1. A computer-implemented method for indexing a data item in a data storage system (200), the method comprising: dividing the data item into one or more large blocks; dividing each large block into a plurality of small blocks; calculating a strong hash value for each of the small blocks and storing a list of strong hash values (308) with a pointer (306) to a location of the large block (312); from the list of strong hash values (308) calculated for each large block, selecting one or more representative hash values (304) for the large block and setting a representative flag (314) for the representative hash values (304) in the list of strong hash values (308) to indicate the selection; and compiling a sparse index (302) comprising an entry for each large block, wherein each entry is based on the representative hash values (304) and the pointer (306) to the list of strong hash values (308) for each large block.

2. The method of claim 1, further comprising, in response to a change in the data item: identifying a changed large block in the data item and one or more changed small blocks; determining whether the strong hash corresponding to each changed small block is associated with a representative flag (314); and if a strong hash corresponding to a changed small block was selected as a representative hash value (304), updating the sparse index (302) by: reselecting one or more representative hash values (304) for the changed large block and resetting one or more representative flags (314) in the corresponding list of strong hash values (308); and recompiling the sparse index (302) with an updated entry for the changed large block, based on the new representative hash values (304).

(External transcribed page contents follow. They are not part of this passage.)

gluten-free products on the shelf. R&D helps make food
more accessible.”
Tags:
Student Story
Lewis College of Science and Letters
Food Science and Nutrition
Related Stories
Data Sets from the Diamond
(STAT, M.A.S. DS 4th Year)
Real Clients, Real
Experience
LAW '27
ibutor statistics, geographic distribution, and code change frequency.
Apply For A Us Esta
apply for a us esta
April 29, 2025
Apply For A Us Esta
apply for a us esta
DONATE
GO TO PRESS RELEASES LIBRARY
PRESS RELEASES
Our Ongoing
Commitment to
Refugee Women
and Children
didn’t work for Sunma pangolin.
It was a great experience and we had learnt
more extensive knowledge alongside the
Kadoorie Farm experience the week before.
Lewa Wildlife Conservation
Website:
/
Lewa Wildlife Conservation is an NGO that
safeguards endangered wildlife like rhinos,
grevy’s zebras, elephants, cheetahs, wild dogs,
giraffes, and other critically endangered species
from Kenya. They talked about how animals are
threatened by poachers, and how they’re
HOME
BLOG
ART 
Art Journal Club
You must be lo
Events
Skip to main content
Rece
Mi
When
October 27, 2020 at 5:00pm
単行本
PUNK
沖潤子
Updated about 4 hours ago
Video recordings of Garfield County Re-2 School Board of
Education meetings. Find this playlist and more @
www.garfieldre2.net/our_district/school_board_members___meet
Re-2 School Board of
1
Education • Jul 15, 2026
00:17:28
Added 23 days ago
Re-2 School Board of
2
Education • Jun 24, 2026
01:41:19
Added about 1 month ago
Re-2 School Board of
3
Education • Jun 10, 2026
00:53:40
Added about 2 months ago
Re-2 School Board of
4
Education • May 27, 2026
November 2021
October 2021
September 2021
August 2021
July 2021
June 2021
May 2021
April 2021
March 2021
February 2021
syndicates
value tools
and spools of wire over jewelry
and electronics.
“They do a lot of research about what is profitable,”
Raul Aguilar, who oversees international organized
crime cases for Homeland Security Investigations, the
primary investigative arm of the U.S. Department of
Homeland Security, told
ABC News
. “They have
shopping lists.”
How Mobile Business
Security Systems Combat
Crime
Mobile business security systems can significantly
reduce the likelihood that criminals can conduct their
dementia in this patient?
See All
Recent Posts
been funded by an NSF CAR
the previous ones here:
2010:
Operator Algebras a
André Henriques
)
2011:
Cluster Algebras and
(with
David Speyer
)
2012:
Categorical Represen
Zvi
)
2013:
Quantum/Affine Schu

3. The method of claim 2, wherein if a strong hash corresponding to a changed small block was not selected as a representative hash value (304), the method comprises updating the sparse index (302) with a probability determined by a ratio between a number of representative hash values (304) for the changed large block and a total number of strong hashes in the list of strong hash values (308) for the changed large block.

4. The method of any preceding claim, wherein selecting the representative hash values (304) uses a determinative process.

5. The method of claim 4, wherein the determinative process comprises selecting one or more largest hash values.

6. The method of any preceding claim, wherein two representative hash values (304) are selected.

7. The method of any preceding claim, wherein compiling the sparse index (302) includes calculating a weak hash for each representative hash value (304).

8. The method of any preceding claim, wherein compiling the sparse index (302) includes compressing each pointer (306) by storing a hash value of a file path for the list, an indication of the corresponding large block location within the data item and a file size indication for the data item, wherein a length of the hash value of the file path is based on the file size of the data item.

9. The method of any preceding claim, wherein the sparse index (302) is stored in a memory, and the lists of strong hash values stored in a disk storage (310).

10. The method of any preceding claim, wherein each strong hash has about 20 bytes.

11. A computer readable medium configured to store instructions which, when executed by a processor (102), cause the processor (102) to execute the method of any preceding claim.

12. A data indexing module (100, 204) for a data storage system (200), the data indexing module (100, 204) comprising one or more processors (102A-N) configured to execute the method of any one of claims 1 to 10.

13. A data storage system (200) comprising: one or more data storage units (202 A-N); and the data indexing module (100, 204) of claim 12.